Ik geef. Dat is een belofte. Maar wel een spannende. Je weet het dus niet van te voren. Je krijgt het nooit in de vingers. God moet het je geven. En dat doet Hij! Het houdt je afhankelijk. Morgen Heer, op die vergadering, wat moet ik zeggen? Dat gesprek. Die opening. Dat gebed. Die wandeling. Ik Geef zegt God. Je hoeft alleen maar te vragen. Heer, wat moet ik zeggen. God zegt: Ik geef het je.
Gemeente, neem die belofte mee. Voor morgen, als u en jij de boodschap van Gods genade mag voorleven, belichamen, Gods Geest woont in u. Je bent een brief.
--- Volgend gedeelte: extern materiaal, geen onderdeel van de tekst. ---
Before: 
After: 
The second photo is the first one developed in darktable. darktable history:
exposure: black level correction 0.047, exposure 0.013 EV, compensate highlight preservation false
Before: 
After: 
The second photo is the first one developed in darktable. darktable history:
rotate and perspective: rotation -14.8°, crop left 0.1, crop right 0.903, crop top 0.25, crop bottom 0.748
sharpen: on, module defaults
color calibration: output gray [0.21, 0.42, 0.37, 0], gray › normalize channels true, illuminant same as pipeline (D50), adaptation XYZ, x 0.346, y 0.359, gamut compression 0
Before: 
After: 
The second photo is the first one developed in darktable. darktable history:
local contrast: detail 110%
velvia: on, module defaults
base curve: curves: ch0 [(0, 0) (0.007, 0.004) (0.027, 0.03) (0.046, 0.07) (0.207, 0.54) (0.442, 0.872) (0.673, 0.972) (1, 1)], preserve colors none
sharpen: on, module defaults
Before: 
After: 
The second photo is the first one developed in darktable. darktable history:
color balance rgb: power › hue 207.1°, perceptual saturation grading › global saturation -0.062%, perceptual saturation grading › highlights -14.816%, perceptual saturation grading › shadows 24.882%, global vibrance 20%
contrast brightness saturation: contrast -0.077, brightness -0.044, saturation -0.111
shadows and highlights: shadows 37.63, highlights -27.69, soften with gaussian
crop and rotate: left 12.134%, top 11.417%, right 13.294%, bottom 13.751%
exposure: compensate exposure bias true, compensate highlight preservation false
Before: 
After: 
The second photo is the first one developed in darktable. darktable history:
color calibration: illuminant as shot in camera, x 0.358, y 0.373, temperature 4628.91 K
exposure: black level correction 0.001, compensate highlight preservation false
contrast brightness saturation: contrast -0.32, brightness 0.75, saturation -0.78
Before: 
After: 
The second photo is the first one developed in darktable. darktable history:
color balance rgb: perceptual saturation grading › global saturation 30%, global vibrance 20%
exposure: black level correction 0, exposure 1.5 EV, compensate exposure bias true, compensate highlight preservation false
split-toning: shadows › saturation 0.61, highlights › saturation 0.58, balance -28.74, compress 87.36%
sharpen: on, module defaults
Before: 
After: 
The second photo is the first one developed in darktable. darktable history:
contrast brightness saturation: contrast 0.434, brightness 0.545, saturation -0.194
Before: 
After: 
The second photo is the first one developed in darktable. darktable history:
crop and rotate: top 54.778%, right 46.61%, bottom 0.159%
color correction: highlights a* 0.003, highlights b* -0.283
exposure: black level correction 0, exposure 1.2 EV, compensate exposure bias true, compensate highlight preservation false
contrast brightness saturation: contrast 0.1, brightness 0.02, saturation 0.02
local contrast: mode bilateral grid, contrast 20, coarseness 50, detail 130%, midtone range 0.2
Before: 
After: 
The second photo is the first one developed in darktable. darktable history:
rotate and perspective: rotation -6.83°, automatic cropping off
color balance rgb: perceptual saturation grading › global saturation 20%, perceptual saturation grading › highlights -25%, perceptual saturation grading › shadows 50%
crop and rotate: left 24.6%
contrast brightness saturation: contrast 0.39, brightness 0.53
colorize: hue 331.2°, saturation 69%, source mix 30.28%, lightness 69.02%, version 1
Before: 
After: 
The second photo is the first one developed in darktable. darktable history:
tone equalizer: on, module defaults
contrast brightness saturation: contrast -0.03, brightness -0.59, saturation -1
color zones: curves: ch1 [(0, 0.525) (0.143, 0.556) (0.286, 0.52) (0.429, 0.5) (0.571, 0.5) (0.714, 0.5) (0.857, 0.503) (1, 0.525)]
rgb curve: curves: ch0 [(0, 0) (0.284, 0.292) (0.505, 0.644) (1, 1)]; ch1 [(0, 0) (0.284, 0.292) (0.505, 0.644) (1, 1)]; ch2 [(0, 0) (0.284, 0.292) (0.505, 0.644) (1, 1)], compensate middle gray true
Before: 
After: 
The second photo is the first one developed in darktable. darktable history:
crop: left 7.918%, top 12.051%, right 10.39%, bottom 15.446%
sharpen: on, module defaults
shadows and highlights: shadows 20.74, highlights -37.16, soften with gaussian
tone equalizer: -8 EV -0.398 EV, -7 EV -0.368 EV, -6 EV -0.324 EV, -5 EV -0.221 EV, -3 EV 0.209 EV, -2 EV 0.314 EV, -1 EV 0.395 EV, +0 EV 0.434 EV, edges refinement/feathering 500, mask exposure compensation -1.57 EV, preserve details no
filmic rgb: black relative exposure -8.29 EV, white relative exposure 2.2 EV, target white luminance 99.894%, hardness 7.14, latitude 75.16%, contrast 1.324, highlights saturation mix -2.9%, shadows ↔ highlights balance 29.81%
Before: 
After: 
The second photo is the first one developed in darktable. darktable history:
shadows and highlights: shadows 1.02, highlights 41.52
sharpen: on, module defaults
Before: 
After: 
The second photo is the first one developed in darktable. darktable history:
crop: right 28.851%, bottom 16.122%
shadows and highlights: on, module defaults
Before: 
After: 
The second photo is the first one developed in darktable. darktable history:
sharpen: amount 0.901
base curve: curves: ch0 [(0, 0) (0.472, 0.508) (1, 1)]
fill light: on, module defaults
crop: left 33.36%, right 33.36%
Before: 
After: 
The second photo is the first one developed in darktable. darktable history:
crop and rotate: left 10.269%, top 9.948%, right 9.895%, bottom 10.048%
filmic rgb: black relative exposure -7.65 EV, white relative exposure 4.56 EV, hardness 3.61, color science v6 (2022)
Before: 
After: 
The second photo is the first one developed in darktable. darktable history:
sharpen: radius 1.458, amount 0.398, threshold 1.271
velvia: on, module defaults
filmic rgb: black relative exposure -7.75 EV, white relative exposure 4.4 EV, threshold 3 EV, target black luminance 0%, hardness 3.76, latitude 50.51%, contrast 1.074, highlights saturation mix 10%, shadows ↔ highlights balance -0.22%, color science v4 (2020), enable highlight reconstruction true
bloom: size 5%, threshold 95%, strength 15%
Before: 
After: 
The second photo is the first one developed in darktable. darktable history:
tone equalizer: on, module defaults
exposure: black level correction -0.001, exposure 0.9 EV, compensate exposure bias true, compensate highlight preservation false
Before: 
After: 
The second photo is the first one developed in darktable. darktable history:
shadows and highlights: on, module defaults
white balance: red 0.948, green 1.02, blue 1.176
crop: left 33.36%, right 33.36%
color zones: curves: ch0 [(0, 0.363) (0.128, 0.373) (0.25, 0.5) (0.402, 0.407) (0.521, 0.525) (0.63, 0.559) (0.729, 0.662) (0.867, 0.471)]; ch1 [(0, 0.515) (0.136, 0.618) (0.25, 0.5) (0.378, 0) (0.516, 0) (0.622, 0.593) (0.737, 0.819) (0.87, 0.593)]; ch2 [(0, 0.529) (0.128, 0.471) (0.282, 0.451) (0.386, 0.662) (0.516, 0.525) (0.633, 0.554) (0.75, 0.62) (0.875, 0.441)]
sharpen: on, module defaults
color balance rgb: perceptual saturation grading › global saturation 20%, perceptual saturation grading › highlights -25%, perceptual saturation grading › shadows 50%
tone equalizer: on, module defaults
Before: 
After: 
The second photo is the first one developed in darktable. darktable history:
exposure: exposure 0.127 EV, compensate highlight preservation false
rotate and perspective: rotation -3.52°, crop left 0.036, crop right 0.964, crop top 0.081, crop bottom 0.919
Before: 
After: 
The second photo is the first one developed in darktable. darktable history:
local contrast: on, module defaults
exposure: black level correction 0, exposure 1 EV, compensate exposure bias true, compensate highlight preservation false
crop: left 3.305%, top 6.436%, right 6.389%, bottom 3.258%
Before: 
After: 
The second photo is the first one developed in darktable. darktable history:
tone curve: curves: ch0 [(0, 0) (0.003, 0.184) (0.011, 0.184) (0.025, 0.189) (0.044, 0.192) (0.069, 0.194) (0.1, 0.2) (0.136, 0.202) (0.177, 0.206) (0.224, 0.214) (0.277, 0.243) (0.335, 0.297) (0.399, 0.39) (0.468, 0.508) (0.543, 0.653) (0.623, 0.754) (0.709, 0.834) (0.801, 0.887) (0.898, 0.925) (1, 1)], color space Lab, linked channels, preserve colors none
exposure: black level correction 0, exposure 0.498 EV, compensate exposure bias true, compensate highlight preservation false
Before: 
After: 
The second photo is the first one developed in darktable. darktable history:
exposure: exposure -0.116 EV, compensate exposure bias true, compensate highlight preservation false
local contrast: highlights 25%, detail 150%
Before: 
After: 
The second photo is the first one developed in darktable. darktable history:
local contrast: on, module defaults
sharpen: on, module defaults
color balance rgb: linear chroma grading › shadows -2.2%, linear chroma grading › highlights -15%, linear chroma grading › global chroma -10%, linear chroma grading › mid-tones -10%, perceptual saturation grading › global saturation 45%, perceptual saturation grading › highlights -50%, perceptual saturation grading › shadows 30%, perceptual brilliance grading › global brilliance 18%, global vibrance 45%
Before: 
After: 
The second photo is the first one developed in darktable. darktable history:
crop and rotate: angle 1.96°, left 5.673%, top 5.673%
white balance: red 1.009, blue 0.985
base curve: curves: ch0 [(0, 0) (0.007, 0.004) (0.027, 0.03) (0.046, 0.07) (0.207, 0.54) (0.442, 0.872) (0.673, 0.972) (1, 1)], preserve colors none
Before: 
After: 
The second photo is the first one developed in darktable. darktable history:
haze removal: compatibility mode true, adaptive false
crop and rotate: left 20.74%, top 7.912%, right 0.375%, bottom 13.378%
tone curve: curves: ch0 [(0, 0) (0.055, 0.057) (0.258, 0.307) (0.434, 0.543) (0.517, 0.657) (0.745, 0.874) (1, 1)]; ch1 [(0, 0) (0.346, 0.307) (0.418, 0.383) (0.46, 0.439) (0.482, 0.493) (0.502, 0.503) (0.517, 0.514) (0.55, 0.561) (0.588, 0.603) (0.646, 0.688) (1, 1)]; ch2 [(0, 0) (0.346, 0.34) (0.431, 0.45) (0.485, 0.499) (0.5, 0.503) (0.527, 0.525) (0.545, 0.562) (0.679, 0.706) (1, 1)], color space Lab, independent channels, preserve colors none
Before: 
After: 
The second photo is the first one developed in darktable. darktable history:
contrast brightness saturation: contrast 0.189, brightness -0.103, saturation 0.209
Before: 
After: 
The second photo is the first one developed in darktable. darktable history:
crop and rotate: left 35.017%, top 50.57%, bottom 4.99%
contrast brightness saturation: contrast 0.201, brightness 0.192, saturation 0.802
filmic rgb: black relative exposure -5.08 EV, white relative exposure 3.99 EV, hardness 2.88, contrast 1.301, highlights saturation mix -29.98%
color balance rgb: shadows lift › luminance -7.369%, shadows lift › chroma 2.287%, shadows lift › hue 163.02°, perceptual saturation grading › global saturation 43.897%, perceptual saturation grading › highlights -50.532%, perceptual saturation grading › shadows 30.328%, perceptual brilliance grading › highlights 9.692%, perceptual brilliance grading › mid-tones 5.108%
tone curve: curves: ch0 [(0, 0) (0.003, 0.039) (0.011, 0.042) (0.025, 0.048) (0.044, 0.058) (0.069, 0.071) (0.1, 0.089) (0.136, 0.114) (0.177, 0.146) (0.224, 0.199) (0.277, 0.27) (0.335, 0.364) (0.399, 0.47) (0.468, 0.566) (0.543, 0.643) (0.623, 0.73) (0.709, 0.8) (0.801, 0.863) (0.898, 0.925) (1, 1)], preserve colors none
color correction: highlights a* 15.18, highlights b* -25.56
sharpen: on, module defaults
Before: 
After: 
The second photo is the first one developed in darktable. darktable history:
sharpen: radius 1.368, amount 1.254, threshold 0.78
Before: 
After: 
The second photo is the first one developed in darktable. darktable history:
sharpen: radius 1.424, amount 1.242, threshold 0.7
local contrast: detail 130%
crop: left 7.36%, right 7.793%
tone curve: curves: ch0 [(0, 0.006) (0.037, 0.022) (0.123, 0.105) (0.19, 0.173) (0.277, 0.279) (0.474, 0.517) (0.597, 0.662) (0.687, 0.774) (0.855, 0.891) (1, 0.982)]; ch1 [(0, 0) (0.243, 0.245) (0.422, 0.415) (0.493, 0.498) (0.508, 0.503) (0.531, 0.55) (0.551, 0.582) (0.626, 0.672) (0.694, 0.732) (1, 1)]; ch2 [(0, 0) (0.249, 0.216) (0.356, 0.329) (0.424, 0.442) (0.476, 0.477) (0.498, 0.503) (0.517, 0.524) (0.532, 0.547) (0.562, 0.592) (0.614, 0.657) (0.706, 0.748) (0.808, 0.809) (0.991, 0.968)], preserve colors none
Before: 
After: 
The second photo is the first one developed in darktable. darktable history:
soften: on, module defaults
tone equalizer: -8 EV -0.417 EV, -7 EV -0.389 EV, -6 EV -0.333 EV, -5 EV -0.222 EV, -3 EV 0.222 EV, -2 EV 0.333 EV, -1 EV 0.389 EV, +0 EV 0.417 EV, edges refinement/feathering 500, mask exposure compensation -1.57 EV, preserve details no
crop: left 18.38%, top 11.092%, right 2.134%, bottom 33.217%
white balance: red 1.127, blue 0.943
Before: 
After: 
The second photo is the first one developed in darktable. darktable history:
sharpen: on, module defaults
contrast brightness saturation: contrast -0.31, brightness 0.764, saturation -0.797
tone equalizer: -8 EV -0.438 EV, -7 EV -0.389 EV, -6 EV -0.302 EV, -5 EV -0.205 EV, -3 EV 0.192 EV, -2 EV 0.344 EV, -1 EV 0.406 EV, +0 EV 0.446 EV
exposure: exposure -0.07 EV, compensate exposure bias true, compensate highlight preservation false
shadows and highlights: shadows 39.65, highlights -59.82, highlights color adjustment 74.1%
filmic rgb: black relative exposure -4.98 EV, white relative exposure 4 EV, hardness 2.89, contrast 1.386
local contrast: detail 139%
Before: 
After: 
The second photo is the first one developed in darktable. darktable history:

Als je Jezus niet kent, of daar niet zeker van ben. Vraag of God of Hij je hart voor Jezus opent, dat je iets proeft van de liefde van Christus. God wil ons allemaal gebruiken. Straks is de dienst ten einde, en begint onze roeping in de wereld. Te midden van collega’s. Vrienden. Medestudenten. Kinderen of ouderen. Gelovig of niet gelovig.
Vergeet dan niet dat God je kent, je terzijde staat en je de woorden in de mond legt. Als je struikelt, faalt, jezelf tegen voelt vallen. Wees dan niet ontmoedigd. Want er is er Een die wel staande bleef. Toen iedereen Hem afwees, bleef Hij van de Vader getuigen. Tot het bittere einde van het kruis bleef Hij trouw. Omwille van het offer van Jezus, zal God ons vergeven, als wij Hem niet trouw waren, of als we de hele dag niet aan Hem dachten. Dankzij de Here Jezus is God ons genadig. Blijft Hij ons roepen: kan ik op je rekenen? Ook dinsdag om 11.00 uur? Denk er nog eens aan terug. Als het zo ver is.
5. Slot
Jongens en meisjes. Het is tijd. Nog een ding. God zegt tegen Jeremia dat hij niet bang hoeft te zijn. Wees niet bevreesd. Weet je hoeveel dagen een jaar kent? 365 dagen. Weet je hoeveel keer er in de Bijbel staat: vrees niet, wees niet bang? 366 keer. Voor elke dag een keer. En dan blijft er nog een over. Dat is voor een schrikkeljaar van 366 dagen.
Elke dag roept God ons allemaal, om met Hem te leven en Hem niet te vergeten. Gemakkelijk. Nee lang niet altijd. Maar elke dag mogen we beginnen, met die belofte. Wat de dag ook zal brengen, wees niet bevreesd. Wie dat zegt? Dat zegt God de Heere. Met Hem ben je altijd in de meerderheid. Amen.